• [ASSIGNED TASK] Pictures aside, return all of the records exactly as they stand.

• [SUPPLIED DATA]
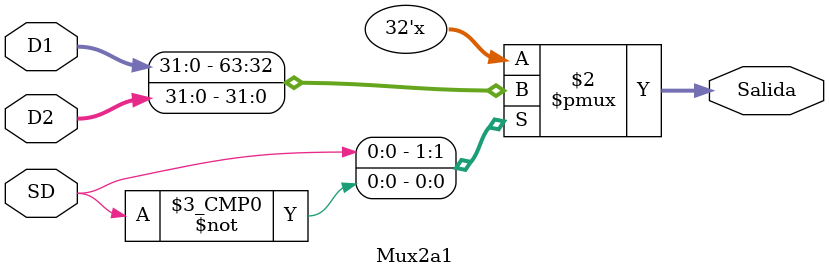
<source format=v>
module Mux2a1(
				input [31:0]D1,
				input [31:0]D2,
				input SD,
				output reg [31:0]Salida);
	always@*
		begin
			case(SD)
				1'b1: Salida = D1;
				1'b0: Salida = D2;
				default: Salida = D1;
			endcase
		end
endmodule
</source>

• [EXERCISE OUTPUT]
<source format=v>
module Mux2a1(
				input [31:0]D1,
				input [31:0]D2,
				input SD,
				output reg [31:0]Salida);
	always@*
		begin
			case(SD)
				1'b1: Salida = D1;
				1'b0: Salida = D2;
				default: Salida = D1;
			endcase
		end
endmodule
</source>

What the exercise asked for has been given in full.